Apparentemente sono due assessori di Forza Italia a pagare il prezzo del “rimpasto” della Giunta Regionale lombarda. “Cartellino rosso” ed espulsione dal campo per Giulio Gallera per somma di falli e di ammonizioni. Spostato sulla fascia laterale dal centro-campo, dove condivideva la regia con il Presidente Fontana, l’ ex-vicepresidente, Fabrizio Sala.
Messa così sembrerebbe una vittoria di Salvini. In effetti, così non è. Non a caso, infatti, il capo della Lega per pareggiare il conto – che pur sembrerebbe del tutto a suo favore, avendo lui stesso imposto il rimpasto, a quel che si dice – ha chiesto ed ottenuto due assessori in più. Come nel calcio-mercato: quando due squadre si scambiano giocatori, se il valore di mercato dell’uno eccede significativamente quello dell’altro, si stabilisce un conguaglio o in denaro o con altro giocatore, magari solo in prestito.
Insomma, non ha torto chi sostiene che ad uscirne con le ossa rotte è piuttosto la Lega, poiché, di fatto, l’ingresso in Giunta di Letizia Moratti equivale ad un commissariamento della Presidenza e, con ogni probabilità, il primo a saperlo – ed a volerlo – è lo stesso Salvini.
Del resto, non è nemmeno necessario che tutto ciò sia stabilito nelle carte dei nuovi accordi sottoscritti da Lega e Forza Italia. Nei quali non è escluso sia contemplata anche la candidatura per Palazzo Marino, ammesso che il centro-destra, e segnatamente la Lega, abbia davvero una gran voglia di cimentarsi nell’impresa.
A fronte del curriculum e dell’autorevolezza politica di Letizia Moratti, Attilio Fontana è un “peso piuma” e poiché, al di là delle attribuzioni ufficiali, i valori si misurano in campo, è ovvio ciò che ne consegue. Peraltro, se si fosse trattato di soccorrere la sanità lombarda, sarebbe bastato che la Moratti assumesse il relativo assessorato. L’aggiunta della vicepresidenza è altra cosa. Sia simbolicamente che sul piano concreto dell’indirizzo politico ed amministrativo.

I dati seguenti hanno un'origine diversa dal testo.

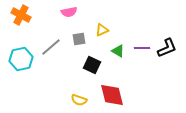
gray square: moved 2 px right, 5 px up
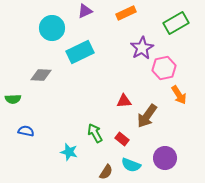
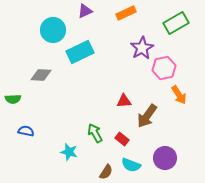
cyan circle: moved 1 px right, 2 px down
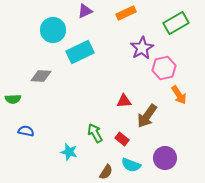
gray diamond: moved 1 px down
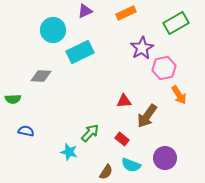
green arrow: moved 5 px left; rotated 72 degrees clockwise
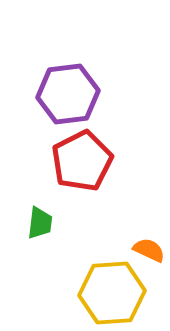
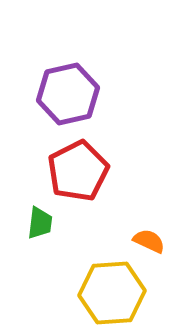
purple hexagon: rotated 6 degrees counterclockwise
red pentagon: moved 4 px left, 10 px down
orange semicircle: moved 9 px up
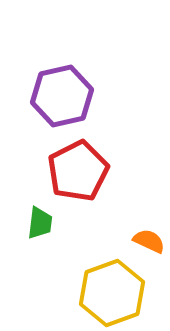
purple hexagon: moved 6 px left, 2 px down
yellow hexagon: rotated 16 degrees counterclockwise
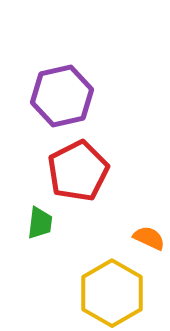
orange semicircle: moved 3 px up
yellow hexagon: rotated 10 degrees counterclockwise
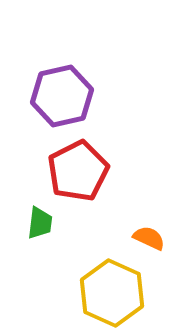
yellow hexagon: rotated 6 degrees counterclockwise
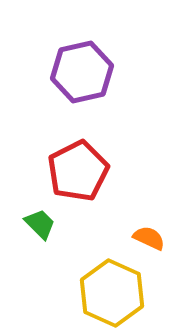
purple hexagon: moved 20 px right, 24 px up
green trapezoid: moved 1 px down; rotated 52 degrees counterclockwise
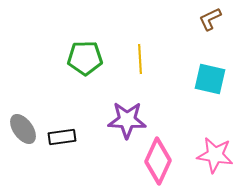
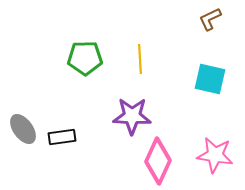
purple star: moved 5 px right, 4 px up
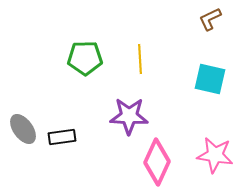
purple star: moved 3 px left
pink diamond: moved 1 px left, 1 px down
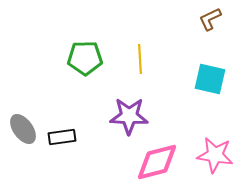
pink diamond: rotated 51 degrees clockwise
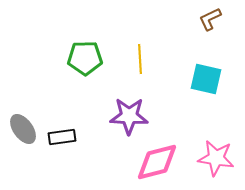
cyan square: moved 4 px left
pink star: moved 1 px right, 3 px down
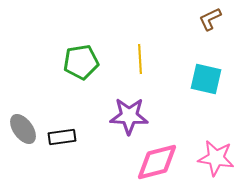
green pentagon: moved 4 px left, 4 px down; rotated 8 degrees counterclockwise
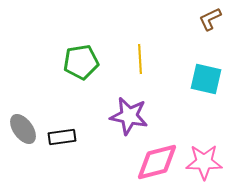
purple star: rotated 9 degrees clockwise
pink star: moved 12 px left, 4 px down; rotated 9 degrees counterclockwise
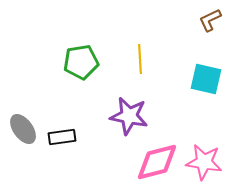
brown L-shape: moved 1 px down
pink star: rotated 9 degrees clockwise
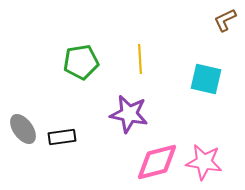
brown L-shape: moved 15 px right
purple star: moved 2 px up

Insomma, il buon Gallera si è dribblato da solo, ma le sue gaffes hanno finito per essere un “casus belli “, giunto come il cacio sui maccheroni per cercare di dare una svolta ad una conduzione della Regione Lombardia, francamente imbarazzante per la Lega. E’ pur sempre il “comandante in capo”, il Presidente della Giunta, anzi, il “Governatore” a dover rispondere dei suoi assessori. Un Presidente autorevole, effettivo leader della sua maggioranza, anziché scaricarlo, avrebbe difeso il suo assessore, che, in fondo, con tutti i limiti mostrati, è da un anno in prima linea.

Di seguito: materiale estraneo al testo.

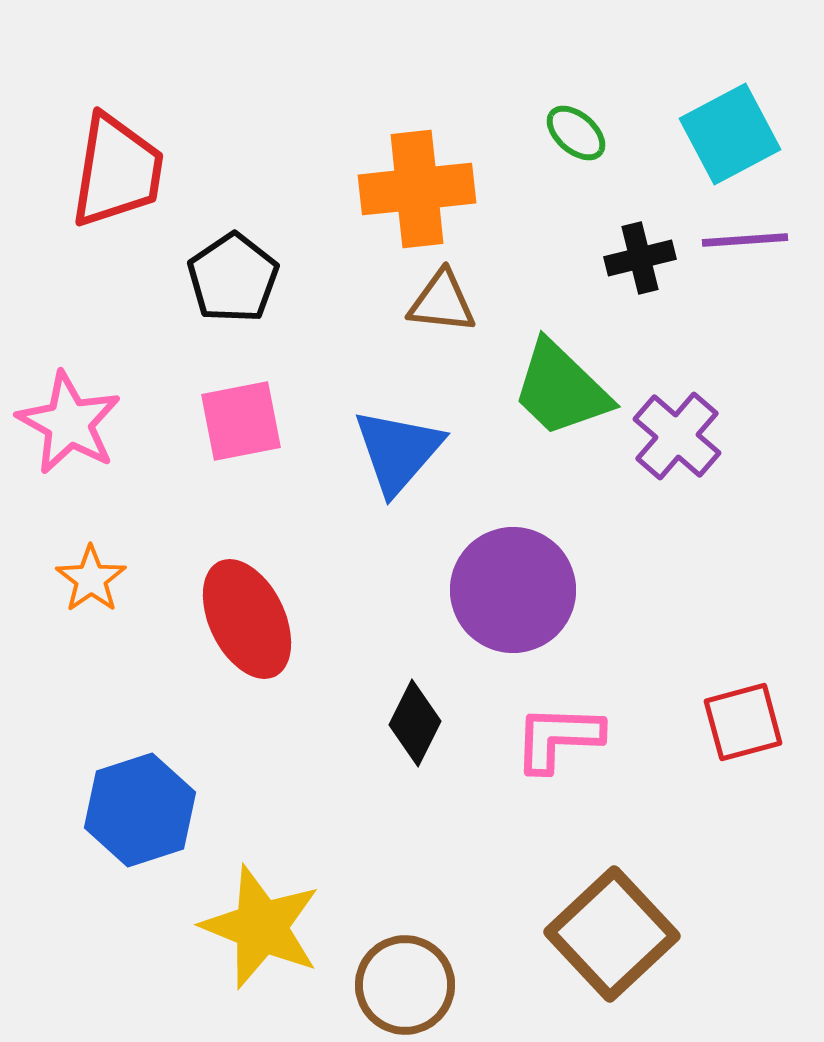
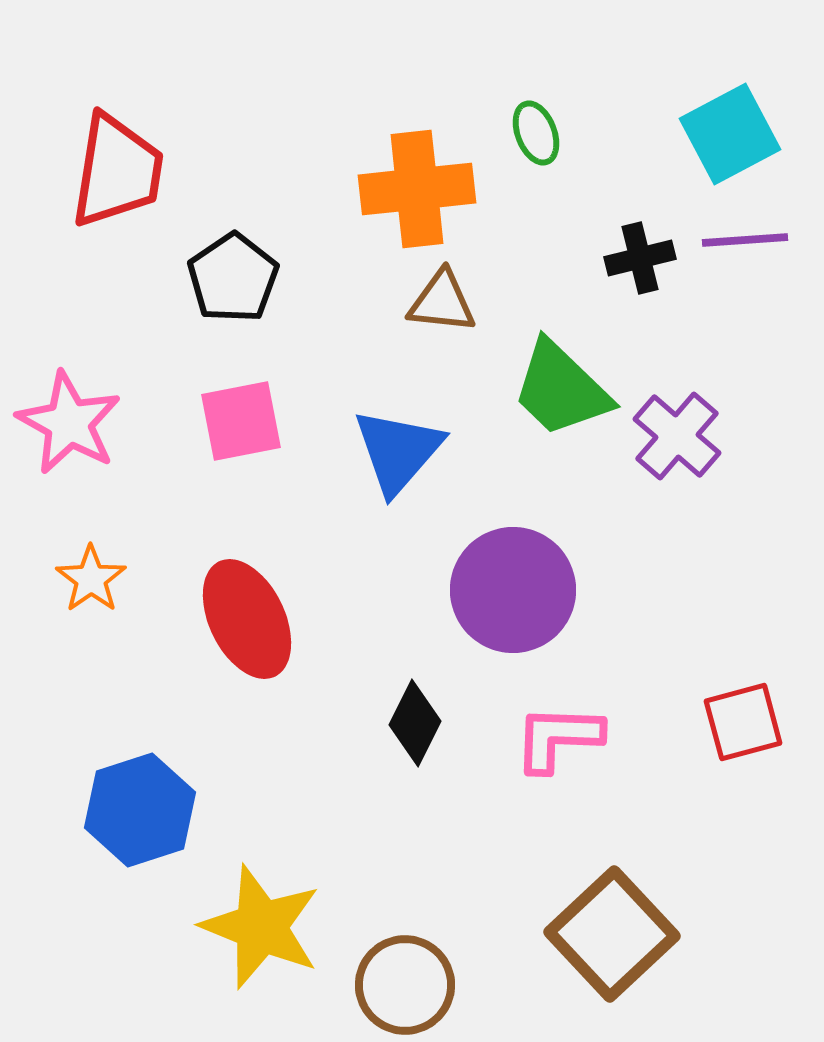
green ellipse: moved 40 px left; rotated 28 degrees clockwise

Del resto, i guai del sistema sanitario lombardo, pur eccellente per molti aspetti, sono strutturali e non riconducibili alla conduzione gestionale ed amministrativa che rientra nelle competenze di un singolo assessore. Sono, piuttosto, da ascrivere ad una grave asimmetria tra medicina ospedaliera e medicina territoriale, che, a sua volta, deriva da una concezione strategicamente errata di una politica sanitaria “ospedalo-centrica”, in contraddizione con l’indirizzo oggi prevalente.

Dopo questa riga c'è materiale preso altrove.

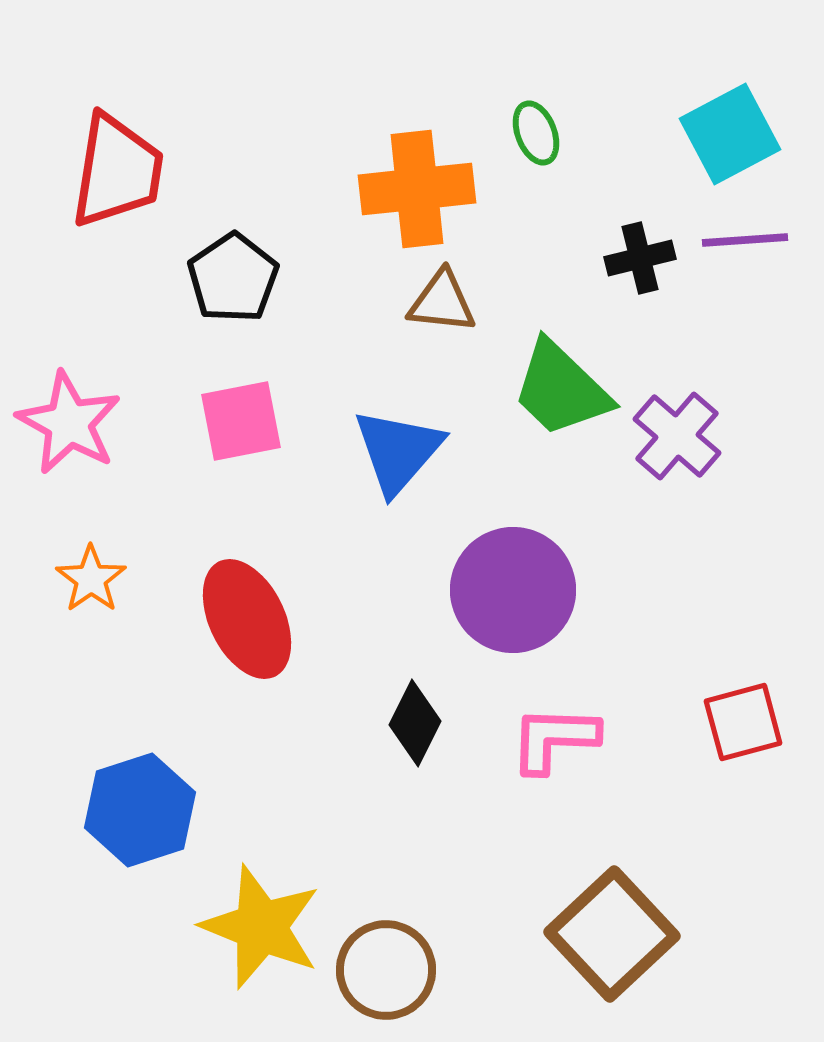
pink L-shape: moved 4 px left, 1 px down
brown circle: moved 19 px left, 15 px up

Si tratta di un indirizzo che viene da lontano ed ha reso la sanità lombarda attraente, anche per molti cittadini che arrivano da fuori Regione, per le prestazioni cliniche più complesse e per gli interventi diagnostici o terapeutici tecnologicamente più avanzati. Senonché sono mancate, come già detto, l’integrazione tra medicina di base e medicina ospedaliera, così come l’integrazione tra momento strettamente sanitario e versante socio-assistenziale, il che avrebbe evitato o almeno fortemente contenuto il dramma che abbiamo vissuto, la scorsa primavera, nella RSA.